1. The principle of building trust
Cases when a buyer chooses the "tease and cheat" tactic are not rare. Sometimes, an investor offers a high bid with no intention to pay for the asset. The buyer wants to start negotiations, to get exclusive conditions, and to lower the price after identifying problems during the audit (Due Diligence). This tactic provokes the seller’s distrust and resistance, significantly extending the deal completion period and leading to unnecessary costs for additional paperwork. If the parties aim at a quick and high-quality deal closing, their relationship should be developed on the principles of honesty and openness. The first step in this direction is the fair valuation for the asset, that (in the best scenario) would not change during the transaction. In this case, the buyer needs to perform a comprehensive audit of the asset, prepare the market analysis, determine the counterpart’s competitive advantage on the market, in order to offer a fair price. Meanwhile, the seller should carry out the Vendor Due Diligence, which will give a rational objective assessment of the current state of the company and its upside. All these steps are necessary to make it possible to determine and fix the price without significant adjustments later on the course of the deal. Another component of trust is the competent advisory team for the transaction. If the qualification of the team is in question, then the parties will spend a lot of time and effort on double-checking documents, that will certainly entail suspicions and disputes. If you don't trust the counterparty, don't enter into a deal or even start a deal.

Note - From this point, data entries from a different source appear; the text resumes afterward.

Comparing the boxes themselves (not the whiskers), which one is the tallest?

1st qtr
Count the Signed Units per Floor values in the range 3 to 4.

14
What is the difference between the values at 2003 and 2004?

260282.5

2. The principle of personal connection
The smooth conversation is another key for successful and quick deal closure. My main advice is open communication! My experience confirms that if negotiations are held solely between advisors, the failure rate of the whole transaction is higher as talks turn into a Broken Phone game. One of the important tasks of an M&A expert is not just to provide advice on negotiations, but also to convince business executives to participate in talks personally.

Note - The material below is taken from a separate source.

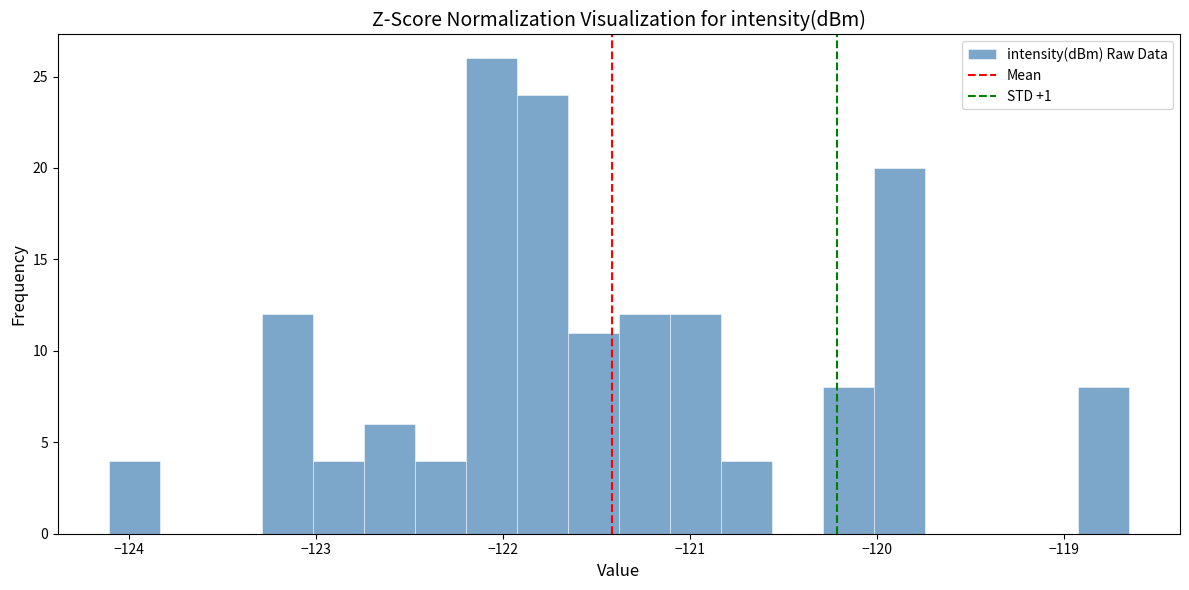

Around what value on the x-axis is the tallest bar? Give the approximate position of its centre, as read against the axis.

-122.1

Communication "at the highest level" allows to identify problematic issues that put the deal at risk timely and immediately solve them. Each project usually has three or four "sharp corners" which it is necessary to discuss and resolve at the early stage of negotiations.
Also, the counterparties should not be afraid to ask about all the issues that make them alert. In particular, there should be disclosure between the sides about any issues that may impact the progress of the deal. Early identification of problems will help to cope with them as soon as possible. And in case of a deadlock, an advisor has the experience to give recommendations on how to get out of such deadlock. To accept or decline the advisor's recommendation is, of course, entirely on the counterparts involved in the deal.
3. The principle of risk distribution
Negotiations should not only be about winning and defending your point of view. The main goal is to achieve the result, taking into account a reasonable level of risk. In a successful transaction, both the buyer and the seller understand that both parties must take certain risk burdens under M&A transactions. The buyer accepts standard business risks: a possible loss of customers, a potential seizure of the market share by competitors, the leaving of long-standing experienced employees, etc. Sellers need to understand that exit from the business is not always eliminate all risks associated with it in the future. Sellers get paid for a business that promises the projected cash flow generation. The actual future cash flows can sometimes differ significantly from those declared in the valuation. Therefore, such mechanisms as financial milestones, operational process confirmation, and guarantees are reasonable requests from investors.
The practice of identifying, assessing, minimizing, and constantly monitoring risks cannot be neglected. This work is most often performed by investment advisors to reduce the degree of possible problems. In some cases, the costs of risk mitigation can be so high that the deal is no longer attractive. There is no single scenario for an M&A transaction. Every project has unique features and issues related to the parties involved in the process. All of them need to be addressed properly, but following those three principles described above will significantly improve the transaction timing and reduce the risk of a deal failure.